One year mortality was chosen as main indicator as it depends on the surgical trauma as well as the rapid return to preinjury activity and further complications. A one year period was chosen as the mortality ratio approaches that of an age matched reference population after this interval. Influencing cofactors were eliminated by stepwise logistic regression analysis.

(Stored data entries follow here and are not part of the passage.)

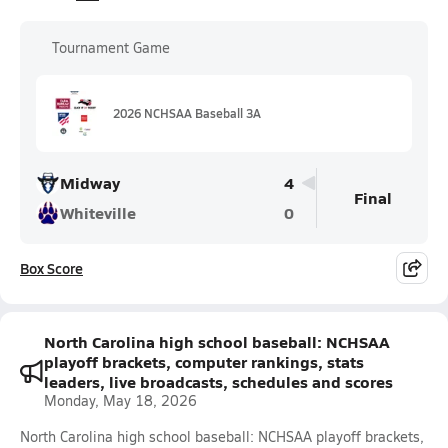
Tournament Game
2026 NCHSAA Baseball 3A
Midway
4
Final
Whiteville
0
Box Score
North Carolina high school baseball: NCHSAA
playoff brackets, computer rankings, stats
leaders, live broadcasts, schedules and scores
Monday, May 18, 2026
North Carolina high school baseball: NCHSAA playoff brackets,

It was shown that restoration of the preoperative ambulatory level correlated with survival rate after one year. As elderly patients are often unable to cooperate with partial weight bearing, the primary stability of the device is crucial to allow early mobilisation

Mortality was significantly influenced by age, gender and comorbidities but not by fracture classification. One-year mortality was significantly higher for primary total hip replacement (34.2 %) than for internal fixation (DHS: 18.4 %; PFN 21.4 %) and hemiarthroplasty (13.3 %). Since the PFN and hemiarthroplasty were introduced the over all mortality was reduced from 29 % to 18 %.

Conclusion: For stable fractures a Dynamic Hip Screw (DHS) and for unstable fractures a short proximal femoral nail (PFN) can be recommended. Primary cemented hemiarthroplasty is a viable option for treatment of intertrochanteric fractures if osteoporosis prevents from full weight bearing or if osteoarthritis makes further operations likely. Primary total hip replacement should be avoided, due to the fact that dislocation and mortality were significantly higher than in the other groups.